Greatest Hits is a greatest hits album by British rock band The Who that was released on 21 December 2009. The album was also re-released as Greatest Hits & More several weeks after the initial release, which featured a second disc of live songs culled from Greatest Hits Live.

Track listing
All songs written by Pete Townshend except where noted.

Keypoint coordinate data:
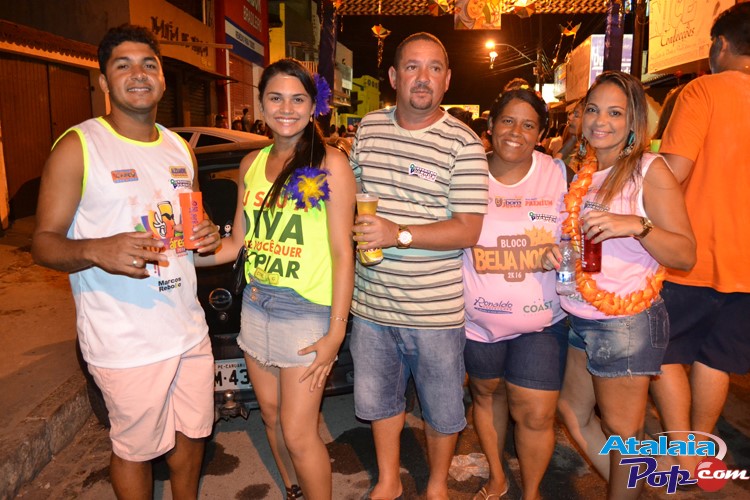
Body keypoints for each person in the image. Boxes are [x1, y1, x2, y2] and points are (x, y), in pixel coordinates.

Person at [30, 24, 222, 498]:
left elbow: (191, 225)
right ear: (104, 82)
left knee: (193, 435)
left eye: (149, 65)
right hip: (124, 340)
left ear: (162, 79)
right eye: (124, 65)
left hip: (187, 328)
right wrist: (97, 249)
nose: (139, 74)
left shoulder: (179, 148)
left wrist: (208, 234)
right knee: (135, 450)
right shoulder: (79, 146)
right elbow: (43, 244)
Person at [199, 58, 356, 500]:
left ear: (313, 106)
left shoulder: (330, 163)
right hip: (256, 304)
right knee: (269, 415)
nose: (286, 108)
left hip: (306, 311)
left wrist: (336, 332)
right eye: (276, 98)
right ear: (262, 104)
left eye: (297, 99)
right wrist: (180, 256)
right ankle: (293, 490)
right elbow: (237, 243)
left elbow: (344, 253)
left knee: (299, 432)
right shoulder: (251, 163)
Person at [541, 71, 695, 499]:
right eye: (593, 109)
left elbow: (685, 254)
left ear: (633, 122)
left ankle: (629, 489)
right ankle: (638, 484)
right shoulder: (587, 173)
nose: (600, 121)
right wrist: (558, 251)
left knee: (623, 433)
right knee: (573, 411)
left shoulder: (650, 170)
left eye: (614, 113)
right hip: (582, 316)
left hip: (625, 323)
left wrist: (637, 225)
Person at [350, 32, 489, 500]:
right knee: (380, 402)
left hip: (435, 313)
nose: (423, 77)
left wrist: (399, 234)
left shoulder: (463, 143)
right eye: (412, 66)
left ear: (447, 80)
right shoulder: (368, 128)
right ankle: (388, 480)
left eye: (434, 68)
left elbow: (468, 229)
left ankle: (436, 485)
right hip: (371, 305)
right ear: (394, 76)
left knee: (443, 410)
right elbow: (350, 193)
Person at [649, 2, 750, 475]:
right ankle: (702, 449)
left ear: (722, 44)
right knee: (717, 359)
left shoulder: (703, 90)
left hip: (690, 257)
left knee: (663, 351)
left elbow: (673, 171)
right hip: (746, 268)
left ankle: (682, 451)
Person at [463, 88, 568, 500]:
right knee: (487, 396)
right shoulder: (467, 171)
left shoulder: (557, 173)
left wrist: (568, 250)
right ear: (490, 125)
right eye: (508, 121)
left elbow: (578, 229)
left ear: (541, 134)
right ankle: (498, 477)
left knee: (537, 413)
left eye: (528, 125)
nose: (516, 132)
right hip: (477, 322)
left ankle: (532, 492)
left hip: (541, 320)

Instructions:
a. List every album title named in the album passage above.
b. Print the section of the album passage that begins at the words "Greatest Hits is" and stops after "Greatest Hits Live.".
c. According to the album passage, on what date was Greatest Hits released?

Task-by-task answers:
a. Greatest Hits; Greatest Hits & More; Greatest Hits Live

b.
Greatest Hits is a greatest hits album by British rock band The Who that was released on 21 December 2009. The album was also re-released as Greatest Hits & More several weeks after the initial release, which featured a second disc of live songs culled from Greatest Hits Live.

c. 21 December 2009